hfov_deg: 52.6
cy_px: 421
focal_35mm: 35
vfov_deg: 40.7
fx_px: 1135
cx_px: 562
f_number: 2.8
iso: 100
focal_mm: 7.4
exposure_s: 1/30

════

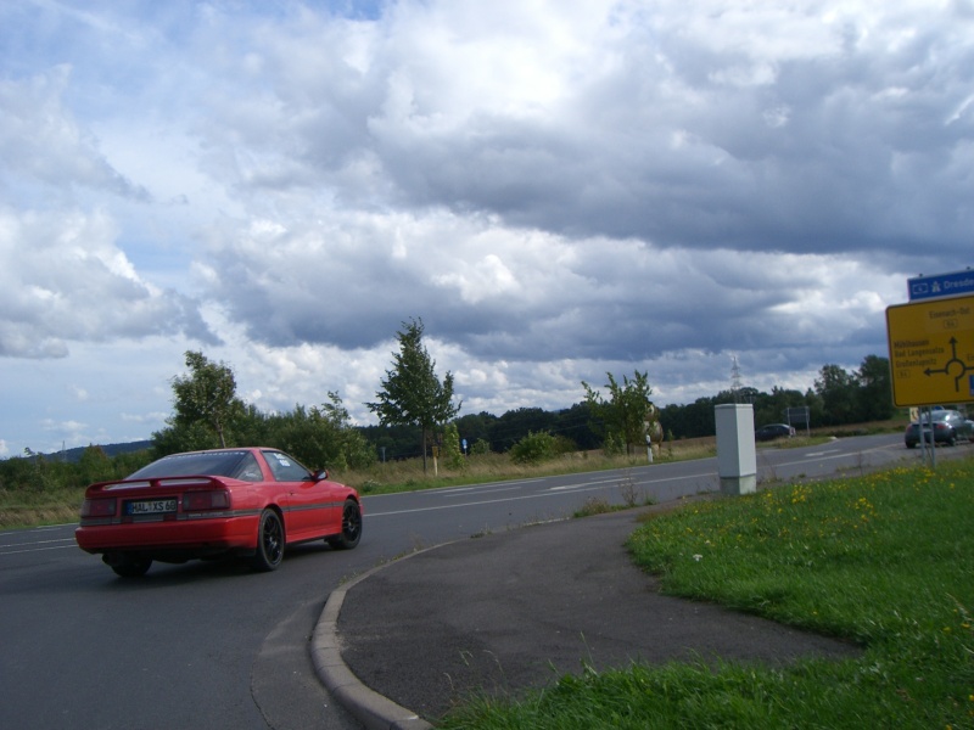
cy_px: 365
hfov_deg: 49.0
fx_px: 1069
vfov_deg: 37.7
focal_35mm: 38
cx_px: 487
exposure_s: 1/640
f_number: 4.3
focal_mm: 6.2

════

Give back, word for word, only the lines above from the line holding "hfov_deg: 52.6" to the line holding "exposure_s: 1/30", both included.

SOLUTION TO THIS TASK:
hfov_deg: 52.6
cy_px: 421
focal_35mm: 35
vfov_deg: 40.7
fx_px: 1135
cx_px: 562
f_number: 2.8
iso: 100
focal_mm: 7.4
exposure_s: 1/30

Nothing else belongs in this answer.